My friend Rachel has been saying for a couple months now that her fig tree out back has been producing far more figs than she knows what to do with.  She unloaded a bag-full to some friends that turned them into jam.  She picks some here and there to eat just as fruit, but mostly these Black Mission figs just fall to the ground and rot.  I’m not normally a fan of figs, as they are a bit too sweet for my taste as fruit, but the last time she mentioned them, I recalled a delicious dish that I had Tinto in West Hollywood that involved figs, bacon, and cheese.  I decided I had to try to make them for myself.

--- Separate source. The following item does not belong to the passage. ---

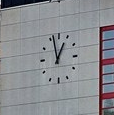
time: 12:57
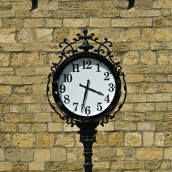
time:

I went over to Rachel’s house, picked some of these beautiful fresh figs, picked up some port from Silverlake Wine (because you need a port good enough to drink as you cook), and headed home to make these decadent treats.



12 Figs (not overly soft), stemmed and half peeled
1 cup Port
6-12 stips of Good Quality Bacon (amount depends on size of figs)
12 Toothpicks, soaked in water

2 medium Scallions, minced
¼ cup Gruyere Cheese, shredded
¼ cup Whipped Cream Cheese
1 Tbs Olive Oil


Figs can be eaten peeled or unpeeled, depending on a person’s personal preference.  For this recipe I peeled half of each fig.  The peeled part allowed for the port to soak in, and the rest of the peel gave a firmness that  helped with the ease of wrapping and toothpicking the figs.

1) In a saucepan, combine the figs and the port.  Bring to a simmer, then remove from the heat and let steep for 30 minutes.

2) While that’s steeping, make the cheese stuffing.  Sauté the minced scallion in the olive oil until slightly browned.  Combine the sautéed scallions with the gruyere and cream cheeses in a small bowl, and set aside.

3) After the figs are done steeping, remove the figs.  Slice each one from stem to end, only cutting half way through.  Stuff each fig with the cheese mixture…..the more the better in my opinion.

4) Wrap each fig with bacon….enough to go around once overlap slightly at the end.  For small and medium figs, half of a strip of bacon is usually perfect.  For larger figs, cut the bacon accordingly.  Use a toothpick the secure the bacon strips.

5) Place the wrapped figs in a non-stick frying pan or skillet,  and cook on medium-high heat until both sides of the bacon are crispy.  To cook the rest of the way, put the whole pan or skillet in a pre-heated oven for 5 minutes at 350 degrees.

My roommate, Malinda, ended up getting home way to late that night, so I refrigerated some of those figs in a bacon blanket, un-cooked, for me to make for her the next day.  They were just as delicious, so now I know preparing these ahead of time for a party is a great time saving option.

By the way, they turned out AMAZING!  It was so fun to see Chris and Malinda’s eyes get huge as they enjoyed their first bite.  That’s what makes cooking worth it to me.

1 comment:

  1. My taste buds are still celebrating these scrumptious treats!!!